Most importantly, do your due diligence early, meaning to map out your taxes, select the appropriate structure to conduct business under, and align your accounting records to U.S. GAAP. Once these steps have been taken, opening a branch in the U.S. should provide a major boost in your startup’s future growth instead of putting it in jeopardy from compliance penalties.
FAQ
Do I have to form a U.S. company to sell in the U.S.?
Not necessarily. You can sell from Israel without a U.S. entity, but having a U.S. corporation or LLC makes banking, fundraising, and paying employees much easier. U.S. investors almost always insist on a U.S. entity. However, if you skip forming a U.S. company, you might pay U.S. withholding taxes on earnings or face complicated tax filings on Israeli returns.
What’s the costliest mistake?
Skipping tax planning. In practice, founders who ignore cross-border tax rules end up paying far more than they expected. For example, failing to file Form 5472 or misinterpreting transfer pricing can trigger steep IRS penalties. Similarly, neglecting to budget for U.S. payroll taxes or state sales tax can abruptly blow up your cash burn.
Should every startup be a Delaware C‑Corp?
No – it depends on your needs. C‑Corps are investor-friendly and allow stock grants, but they involve double-layer taxes (corporate tax plus shareholder taxes on dividends) and strict formalities. If you’re not seeking U.S. VC money right away, an LLC (for simplicity) or delaying incorporation might be fine. Pick the structure that matches your business model and investor expectations.

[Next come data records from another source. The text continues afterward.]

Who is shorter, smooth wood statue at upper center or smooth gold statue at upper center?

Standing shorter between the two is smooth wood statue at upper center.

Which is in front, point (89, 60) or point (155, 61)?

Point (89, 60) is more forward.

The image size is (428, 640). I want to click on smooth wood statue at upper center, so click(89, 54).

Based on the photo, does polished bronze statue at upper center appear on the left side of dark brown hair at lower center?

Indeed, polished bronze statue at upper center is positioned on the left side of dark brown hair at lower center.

When should we think about US GAAP?
Early. Ideally, start keeping records in a way that can easily translate to US GAAP as soon as you hit Series A or attract U.S. investors. Converting financial statements from IFRS or Israeli standards right before a funding round can cause delays. Start with GAAP-based accounting (or a dual system) once U.S. expansion is on the roadmap.
What is transfer pricing and do we need to worry?

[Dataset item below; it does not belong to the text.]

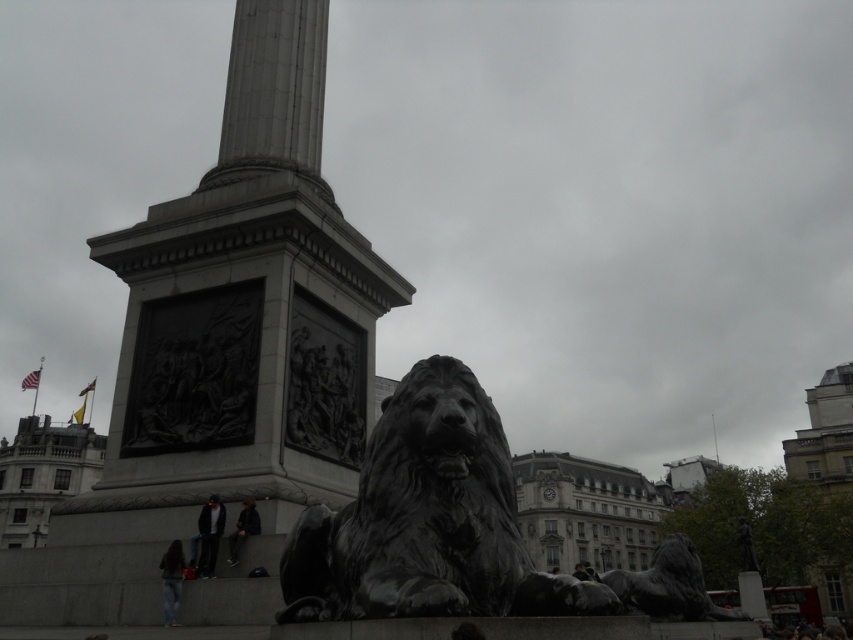
You are a photographer standing at the entrance of the monument. You want to take a photo that includes both the black polished stone lion at center and the dark gray suit at lower left. Which object should you position closer to the camera to ensure both are in focus?

The black polished stone lion at center is larger in size compared to the dark gray suit at lower left. To ensure both are in focus, you should position the black polished stone lion at center closer to the camera since its larger size requires it to be nearer for proper framing while keeping the dark gray suit at lower left in the background.

You are standing in front of the monument and see the dark gray jeans at lower left and the dark gray jacket at lower center. Which one is positioned more to the left side of the scene?

The dark gray jeans at lower left is positioned more to the left side of the scene than the dark gray jacket at lower center.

Transfer pricing is how you price any goods or services moved between your Israeli company and U.S. entity. It matters if, for example, the U.S. arm buys tech or IP from Israel (or vice versa). Tax authorities in both countries expect these to be at “arm’s length” prices. Mishandling transfer pricing can invite audits. It’s best to set a clear policy early, ideally with expert help.
Should we hire a US accountant or CFO?
Absolutely. A U.S.-experienced CPA or outsourced CFO is invaluable. They know U.S. tax laws and can catch issues before they become fines. For instance, ERB Proximo’s CFO services have helped many Israeli startups avoid errors simply by reviewing filings quarterly. Their experts can ensure you file everything correctly (Forms 5472, 1120, 941, etc.) and advise on strategic financial decisions. Investing in this expertise up front is far cheaper than paying penalties or correcting mistakes later.